WorldChanging on Growing Cooler

Alex Steffen over at Worldchanging.org picked up on Growing Cooler in a fantastic recent essay on climate change called “My Other Car is a Bright Green City.”

Sprawled-out land uses generate enormous amounts of automotive greenhouse gases. A recent major study, Growing Cooler, makes the point clearly: if 60 percent of new developments were even modestly more compact, we’d emit 85 million fewer metric tons of tailpipe CO2 each year by 2030 — as much as would be saved by raising the national mileage standards to 32 mpg.

In other words, there is a direct relationship between the kinds of places we live, the transportation choices we have, and how much we drive. The best car-related innovation we have is not to improve the car, but eliminate the need to drive it everywhere we go.

Actually, both are part of the solution. Because while we’re recreating our built environment over the next 30 years, a lot of people are going to be driving something — and the more efficient, the better. But if you pair that pursuit of fuel efficiency and emissions reduction with investments in the kind of walkable, accessible neighborhoods that result in less-driving, then you’re really starting to make an impact. It’s all about the three-legged stool.

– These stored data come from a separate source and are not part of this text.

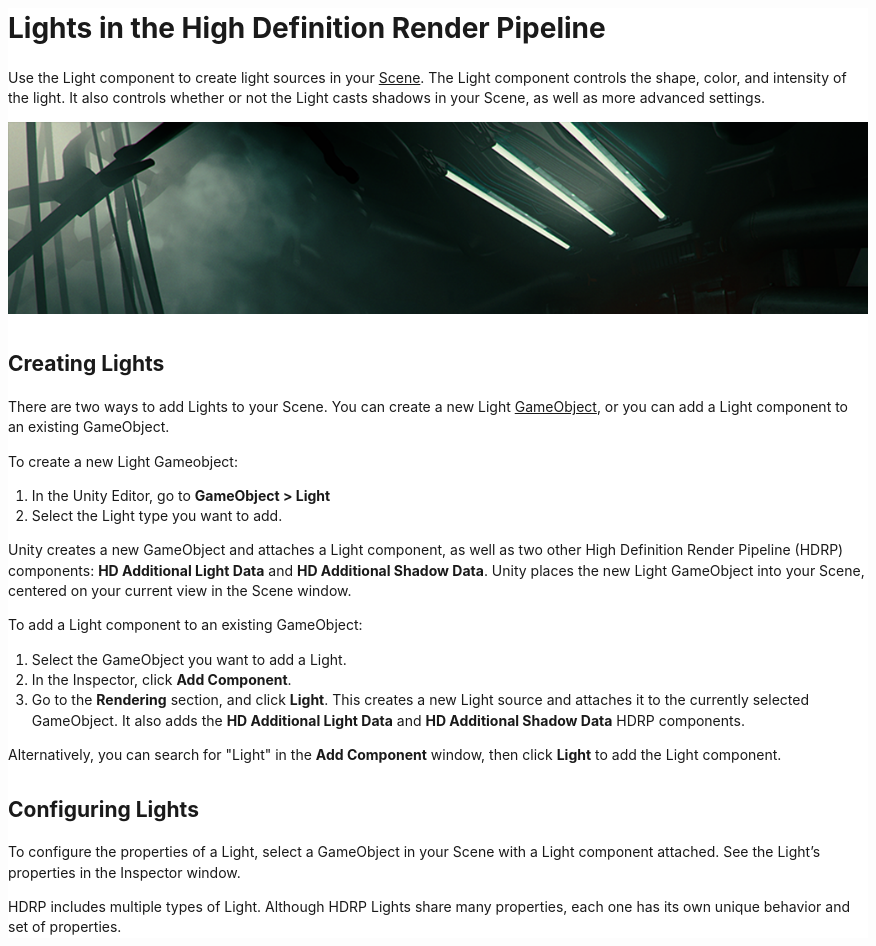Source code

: # Lights in the High Definition Render Pipeline

Use the Light component to create light sources in your [Scene](https://docs.unity3d.com/Manual/CreatingScenes.html). The Light component controls the shape, color, and intensity of the light. It also controls whether or not the Light casts shadows in your Scene, as well as more advanced settings.

![](Images/HDRPFeatures-LightTypes.png)

## Creating Lights

There are two ways to add Lights to your Scene. You can create a new Light [GameObject](https://docs.unity3d.com/Manual/class-GameObject.html), or you can add a Light component to an existing GameObject.

To create a new Light Gameobject:

1. In the Unity Editor, go to **GameObject > Light**
2. Select the Light type you want to add.

Unity creates a new GameObject and attaches a Light component, as well as two other High Definition Render Pipeline (HDRP) components: **HD Additional Light Data** and **HD Additional Shadow Data**. Unity places the new Light GameObject into your Scene, centered on your current view in the Scene window.

To add a Light component to an existing GameObject:

1. Select the GameObject you want to add a Light.
2.  In the Inspector, click **Add Component**.
3. Go to the **Rendering** section, and click **Light**. This creates a new Light source and attaches it to the currently selected GameObject. It also adds the **HD Additional Light Data** and **HD Additional Shadow Data** HDRP components.

Alternatively, you can search for "Light" in the **Add Component** window, then click **Light** to add the Light component.

## Configuring Lights

To configure the properties of a Light, select a GameObject in your Scene with a Light component attached. See the Light’s properties in the Inspector window.

HDRP includes multiple types of Light. Although HDRP Lights share many properties, each one has its own unique behavior and set of properties.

So what are the hopes of building more of these places where people tend to drive less? Alex responds:

…We’re getting better and better at designing density that works. We’re finally rediscovering the art of placemaking, learning to build dense communities with plenty of open space, welcoming public places, thriving neighborhood retail and a tangible sense of place…In other words, we know that density reduces driving. We know that we’re capable of building really dense new neighborhoods and even of using good design, infill development and infrastructure investments to transform existing medium-low density neighborhoods into walkable compact communities.

Creating communities dense enough to save those 85 million metric tons of tailpipe emissions is (politics aside) easy. It is within our power to go much farther: to build whole metropolitan regions where the vast majority of residents live in communities that eliminate the need for daily driving, and make it possible for many people to live without private cars altogether.